In 1892, Samuel F. Singleton and Marion Virgil “Pap” Brownfield filed on 16 sections of land along the present-day Lynn and Terry County lines for future cattle, railroad and township purposes. In 1896, Singleton sent his son, Willie and a cook to the area to set up camp. As with many business propositions, the men had different ideas about the use of the land. The men decided to part ways and divided the land. Singleton ended up with the Lynn County territory and Brownfield, the Terry County land.
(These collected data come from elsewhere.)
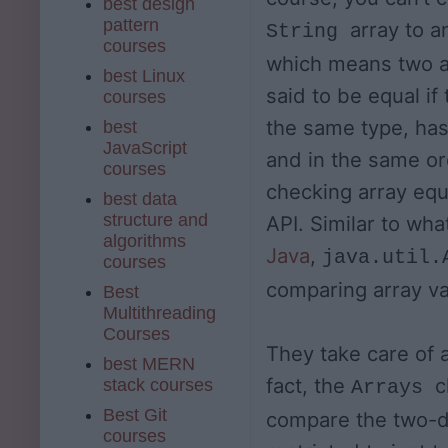
best design
pattern
array to 
String
courses
which means two a
best Linux
said to be equal if 
courses
the same type, has
best
JavaScript
and in the same or
courses
checking array equa
best data
structure and
API. Similar to wh
algorithms
Java
,
java.util.
courses
comparing array va
Best
Multithreading
Courses
They take care of a
best MERN
fact, the
c
stack courses
Arrays
Best Git
compare the two-di
courses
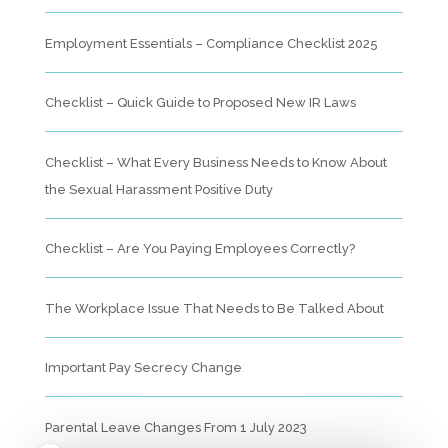
Employment Essentials – Compliance Checklist 2025
Checklist – Quick Guide to Proposed New IR Laws
Checklist – What Every Business Needs to Know About
the Sexual Harassment Positive Duty
Checklist – Are You Paying Employees Correctly?
The Workplace Issue That Needs to Be Talked About
Important Pay Secrecy Change
Parental Leave Changes From 1 July 2023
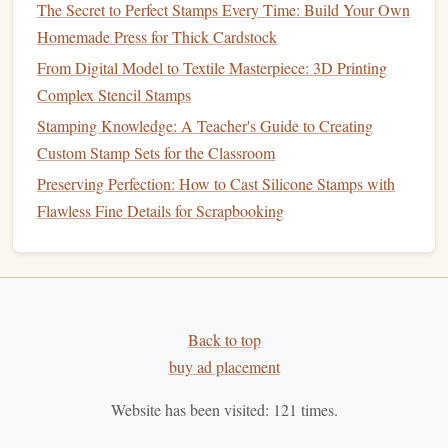
The Secret to Perfect Stamps Every Time: Build Your Own
How to Craft Metallic Foil Stamps for Luxury Packaging
Homemade Press for Thick Cardstock
Best Laser-Etched Metal Stamping Methods for
From Digital Model to Textile Masterpiece: 3D Printing
Professional Graphic Designers
Complex Stencil Stamps
How to Use 3D Printing to Produce Intricate Custom
Stamping Knowledge: A Teacher's Guide to Creating
Stamps Quickly
Custom Stamp Sets for the Classroom
Best Historical Stamp-Making Workshops to Attend in
Europe This Year
Preserving Perfection: How to Cast Silicone Stamps with
How to Use 3D-Printed Molds to Produce Detailed Relief
Flawless Fine Details for Scrapbooking
Stamps for Fine Art Prints
From Sketch to Ink: Designing Custom Stamps with Free
Software
Step 1:
Design
Your
Stamp
Back to top
buy ad placement
Before you begin, think about the type of
design
you want
to create. The
beauty
of
foam
stamps
is the ability to make
Website has been visited:
121
times.
detailed,
intricate designs
with minimal effort.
Singleton then purchased the nearby Slash L Ranch, consisting of 30 sections, in 1898. He put more than 5,000 head of cattle on the land. However, the problem of drought and poor watering holes forced the rancher to spend $19,000 to dig wells. The most successful and least tainted water came from present day New Moore. After Singleton’s death in 1922, the family decided to sell the ranch. W.McCarty Moore from Dallas purchased approximately 17,000 acres and commissioned G.O. Newman of Newman Bros. Land Development Co. in Fort Worth to market his purchase. To prove the worth of the land the company broke and planted 3,000 acres in cotton in 1924. Within the year, the company sold inexpensive land of 13,240 acres to about 50 farmers who came largely from the Nolan County area.
As families with the names of Rogers, Bevel, Crutcher, Strasner, Light, Pharr, Parker, Fails, and Isreal came to western Lynn County, the company dubbed the settled area New Moore in honor of Newman and Moore. In 1924, Moore built the Slash L School on the west side of the land that later came to be known as the Marshall place, about five miles southwest of New Moore. The school was to take care of the many children of the new farmers. The school building was a crude, one-room structure, without water or electricity. It had many windows to let in light, according to Hoskins’ New Moore, Texas account.
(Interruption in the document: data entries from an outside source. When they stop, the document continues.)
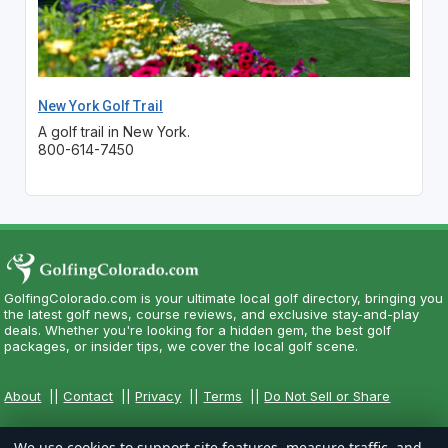
New York Golf Trail
A golf trail in New York.
800-614-7450
GolfingColorado.com is your ultimate local golf directory, bringing you
the latest golf news, course reviews, and exclusive stay-and-play
deals. Whether you're looking for a hidden gem, the best golf
packages, or insider tips, we cover the local golf scene.
About
||
Contact
||
Privacy
||
Terms
||
Do Not Sell or Share
We use cookies to support site features, measure traffic, and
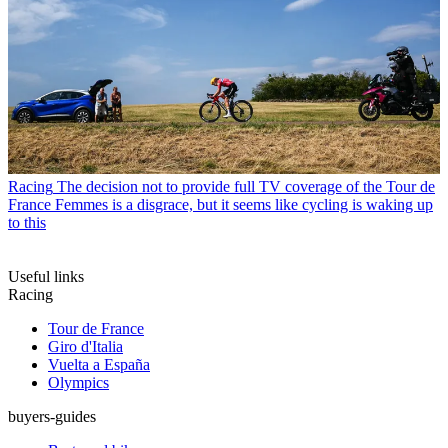
Racing
The decision not to provide full TV coverage of the Tour de
France Femmes is a disgrace, but it seems like cycling is waking up
to this
Useful links
Racing
Tour de France
Giro d'Italia
Vuelta a España
Olympics
buyers-guides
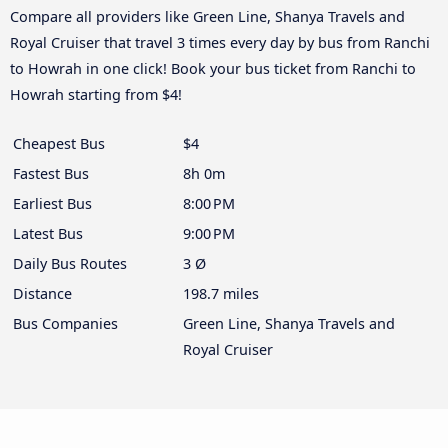
Compare all providers like Green Line, Shanya Travels and
Royal Cruiser that travel 3 times every day by bus from Ranchi
to Howrah in one click! Book your bus ticket from Ranchi to
Howrah starting from $4!
Cheapest Bus
$4
Fastest Bus
8h 0m
Earliest Bus
8:00 PM
Latest Bus
9:00 PM
Daily Bus Routes
3 Ø
Distance
198.7 miles
Bus Companies
Green Line, Shanya Travels and
Royal Cruiser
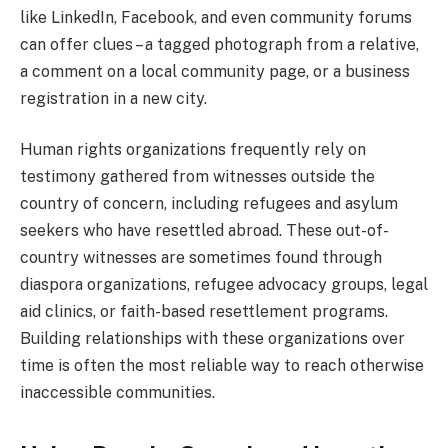
like LinkedIn, Facebook, and even community forums
can offer clues – a tagged photograph from a relative,
a comment on a local community page, or a business
registration in a new city.
Human rights organizations frequently rely on
testimony gathered from witnesses outside the
country of concern, including refugees and asylum
seekers who have resettled abroad. These out-of-
country witnesses are sometimes found through
diaspora organizations, refugee advocacy groups, legal
aid clinics, or faith-based resettlement programs.
Building relationships with these organizations over
time is often the most reliable way to reach otherwise
inaccessible communities.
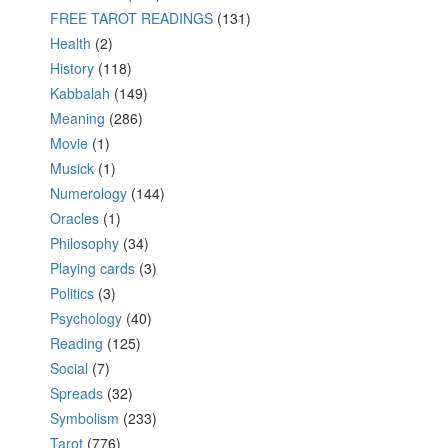
FREE TAROT READINGS
(131)
Health
(2)
History
(118)
Kabbalah
(149)
Meaning
(286)
Movie
(1)
Musick
(1)
Numerology
(144)
Oracles
(1)
Philosophy
(34)
Playing cards
(3)
Politics
(3)
Psychology
(40)
Reading
(125)
Social
(7)
Spreads
(32)
Symbolism
(233)
Tarot
(776)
“Mesquite wood was used in the stove to warm the building. The room held from five to seven grades with one teacher for all students. Mrs. Ella Walker from Wolfe City was an early teacher there. Moore personally paid her salary, as well as the salaries of other teachers out of his own pocket as long as the school existed,” according to Hoskins.
Another school was authorized by Lynn County Commissioners later in 1924, a wooden structure built at New Moore, across from the Frank Rogers home, which was the old Singleton Ranch headquarters. Both the Slash L School and the New Moore School operated until they were consolidated in 1928.
In the fall of 1928, another school was started one mile north of New Moore. In 1929, the modern four-room brick building was opened and the two other schools were closed and consolidated into the new larger school. Unfortunately this was also the first year of the depression so families began to move to towns to seek employment. The population continued to dwindle in subsequent years. The New Moore School closed in 1953. The last business to close in New Moore was the cotton gin, which ginned its last bale in 1986.
REFERENCES: “New Moore, Texas, A Collection of Memories and Accounts”, Tom Hoskins and Margaret McCullough; Texas Escapes online magazine.